YOUR OBJECTIVE: Copy exactly the lines of the data below that run from the line holding "Digitized hematoxylin and" through the line holding "tubules are hyalinized", both ends included.

━━━━━ DATA SUPPLIED

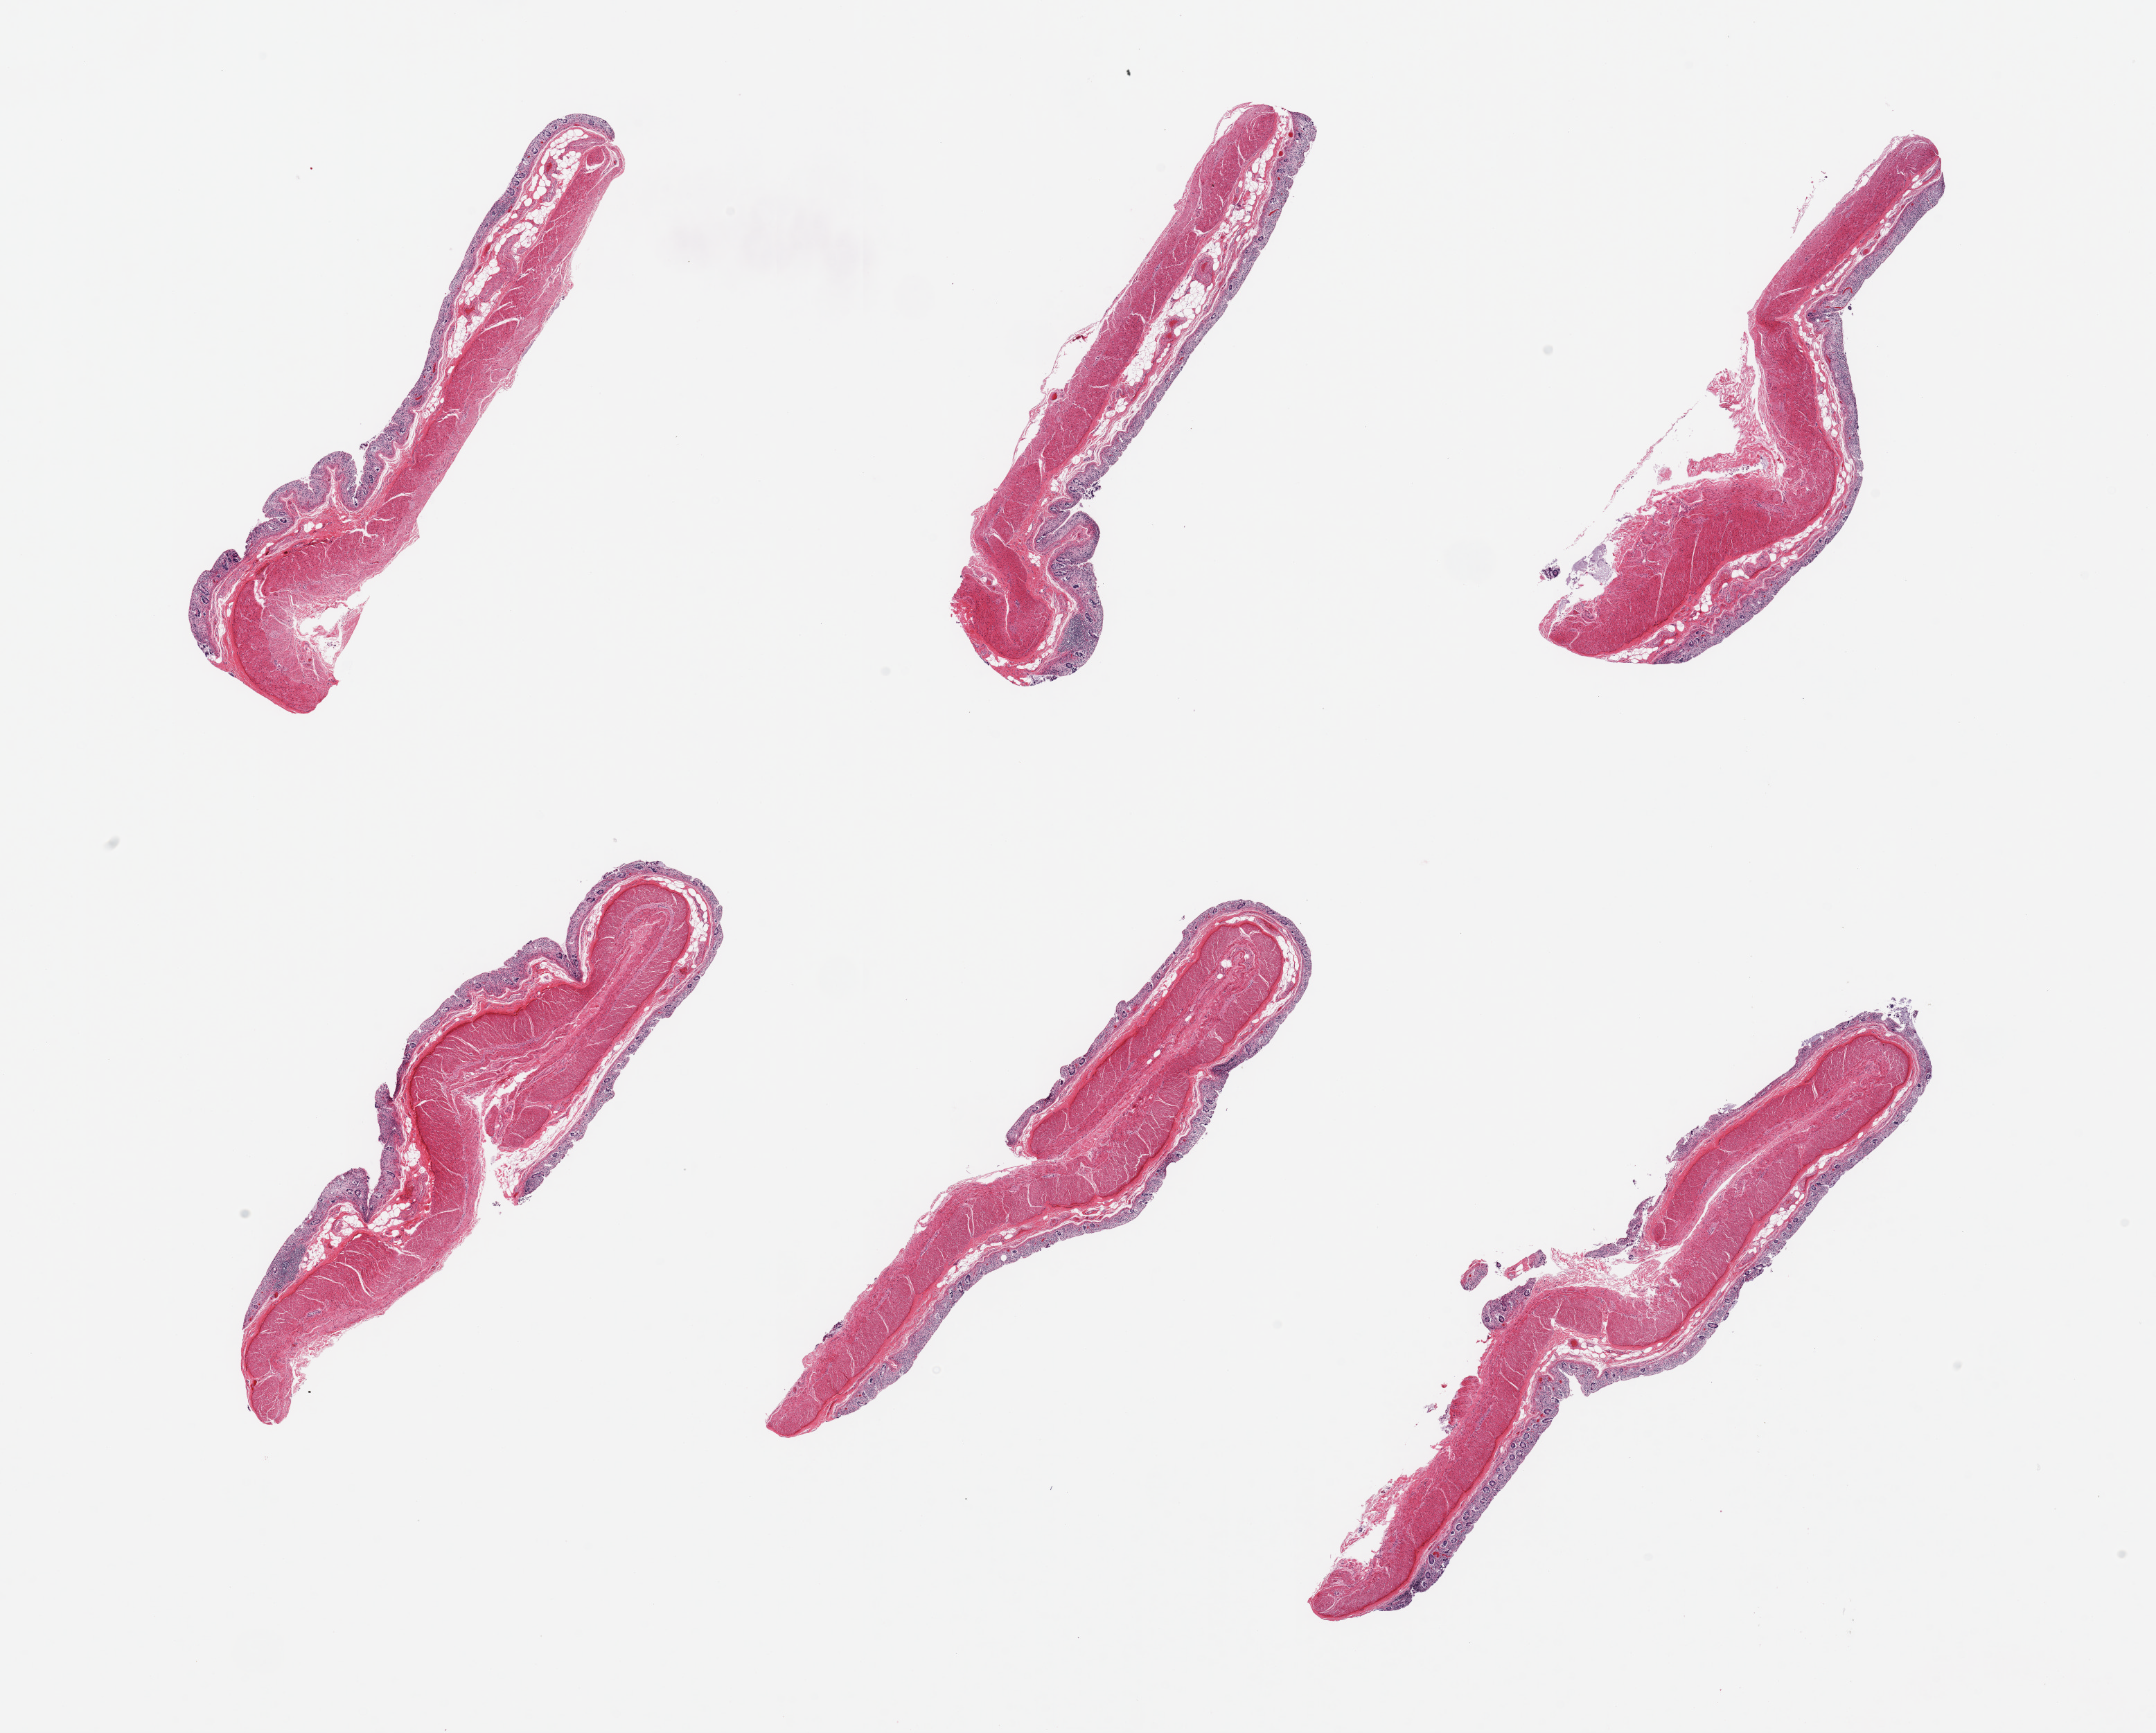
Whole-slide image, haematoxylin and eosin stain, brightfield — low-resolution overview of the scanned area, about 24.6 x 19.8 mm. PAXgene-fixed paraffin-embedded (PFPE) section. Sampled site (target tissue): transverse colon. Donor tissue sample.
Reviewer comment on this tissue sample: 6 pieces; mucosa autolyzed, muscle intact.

━━━━━━━━━━
━━━━━ DATA SUPPLIED

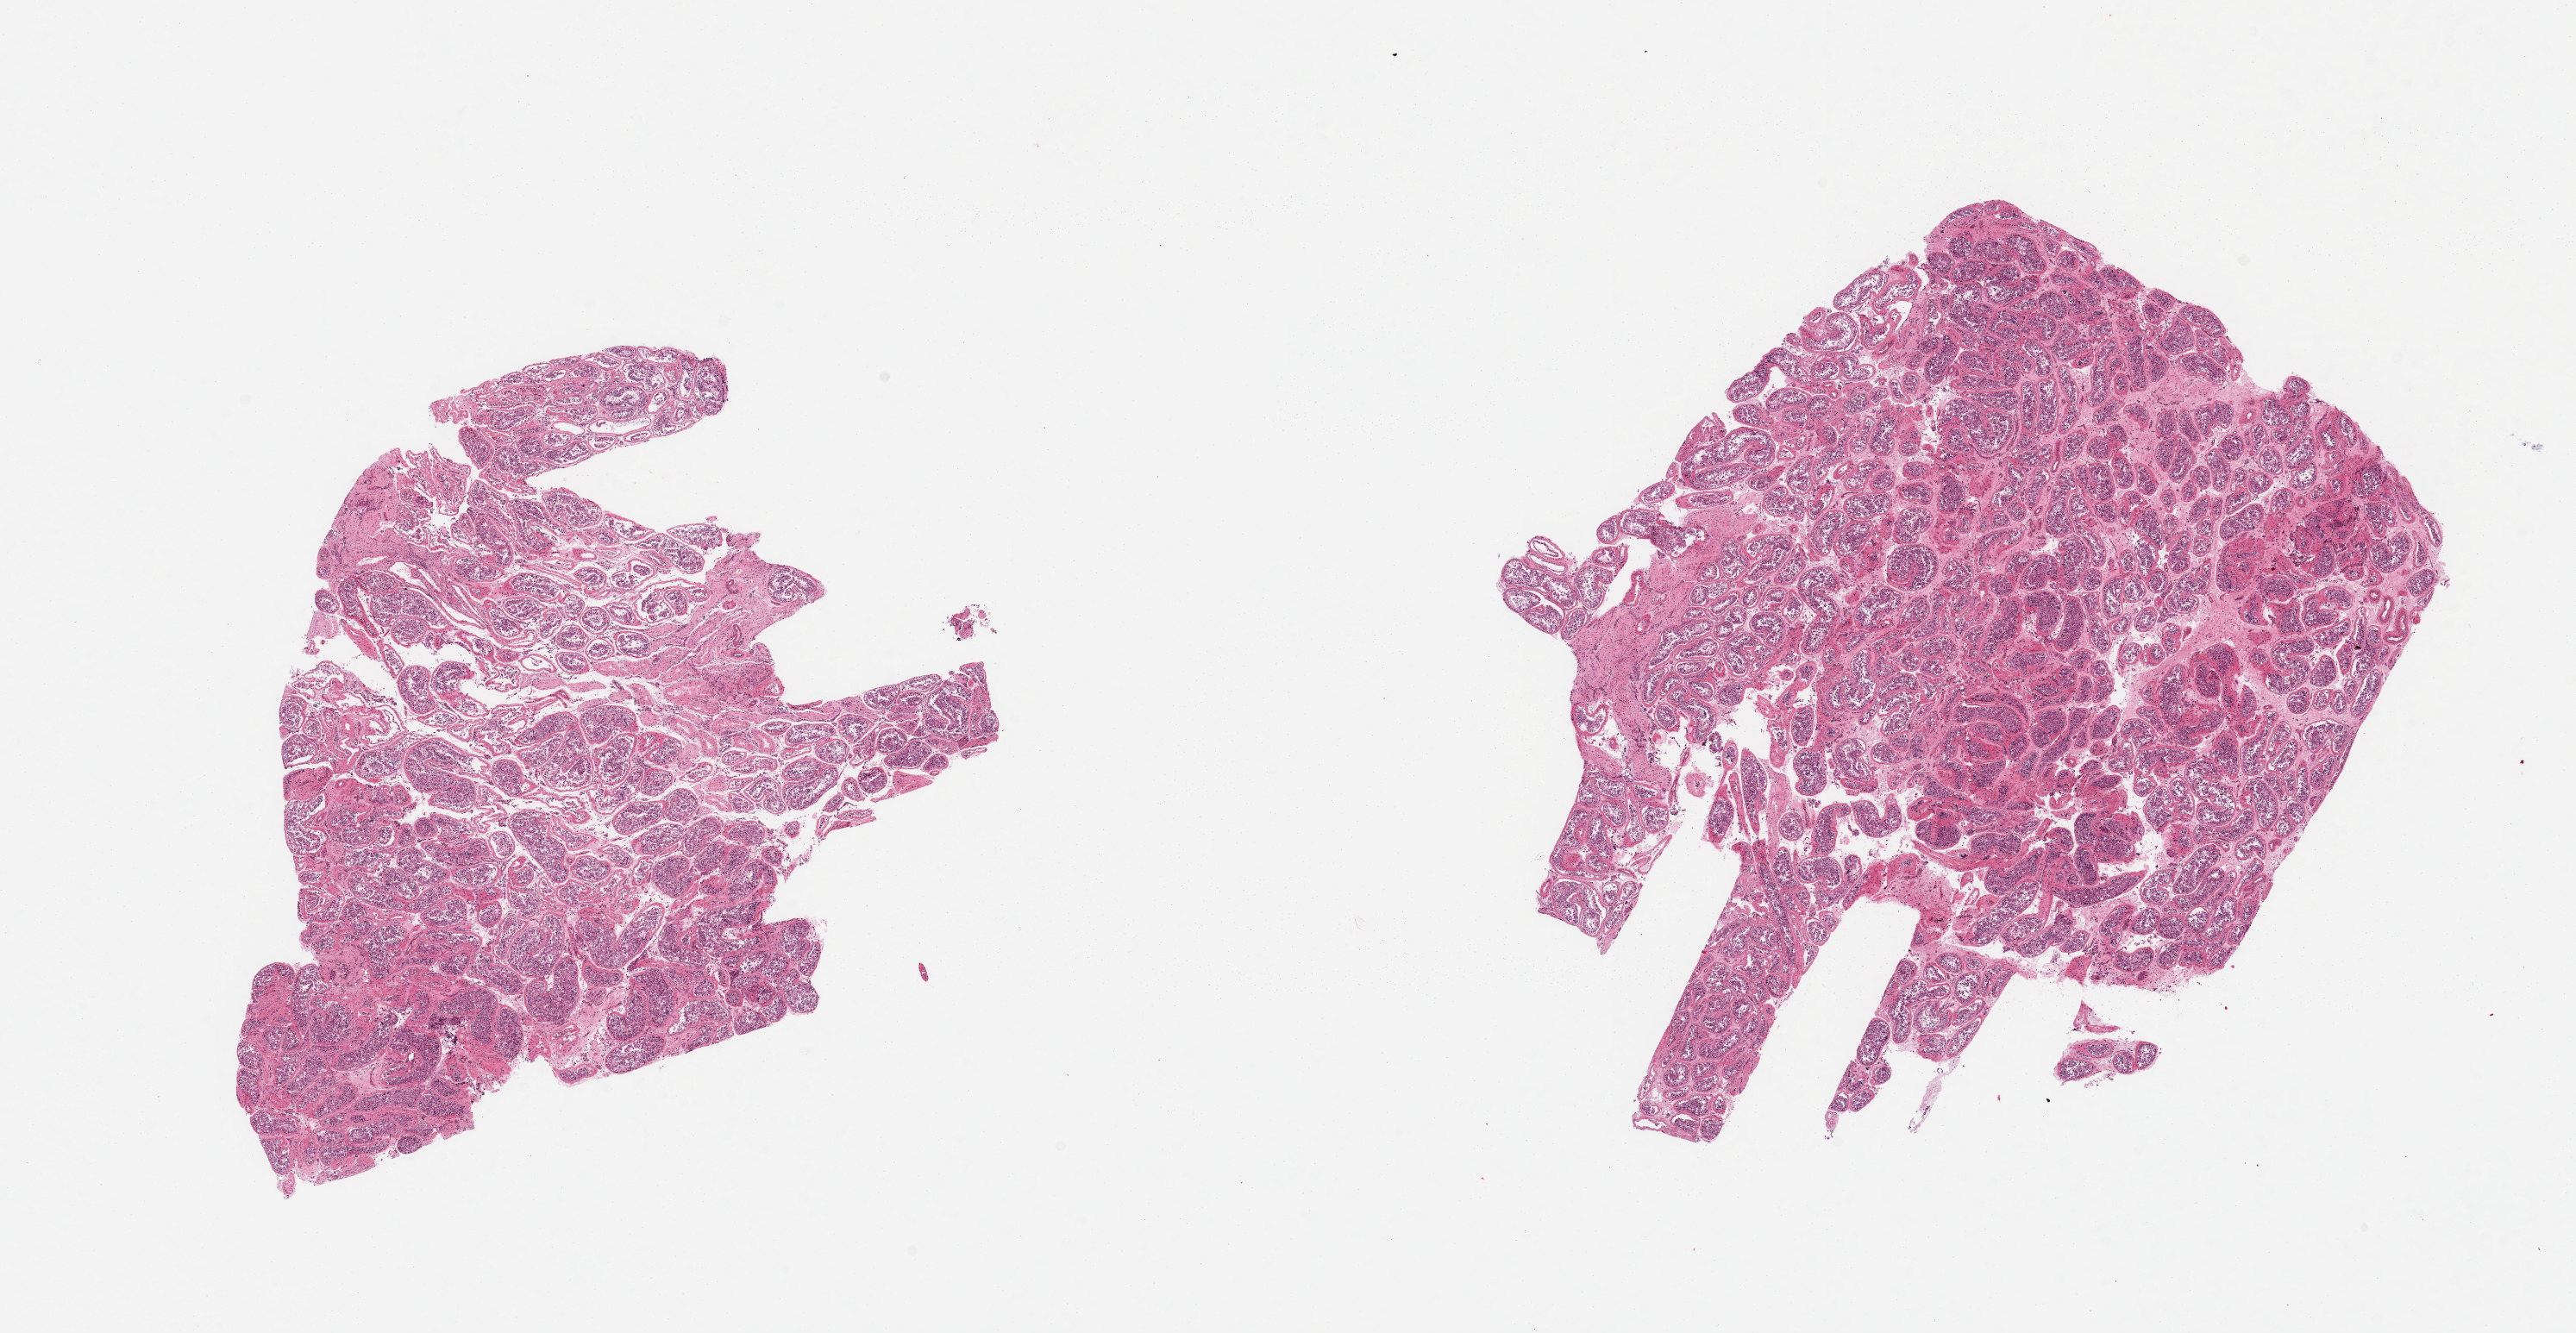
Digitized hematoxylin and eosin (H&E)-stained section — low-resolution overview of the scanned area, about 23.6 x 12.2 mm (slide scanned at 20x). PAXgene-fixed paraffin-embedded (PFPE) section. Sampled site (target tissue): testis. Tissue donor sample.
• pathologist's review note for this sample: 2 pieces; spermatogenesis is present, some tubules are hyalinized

━━━━━━━━━━

TASK ANSWER:
Digitized hematoxylin and eosin (H&E)-stained section — low-resolution overview of the scanned area, about 23.6 x 12.2 mm (slide scanned at 20x). PAXgene-fixed paraffin-embedded (PFPE) section. Sampled site (target tissue): testis. Tissue donor sample.
• pathologist's review note for this sample: 2 pieces; spermatogenesis is present, some tubules are hyalinized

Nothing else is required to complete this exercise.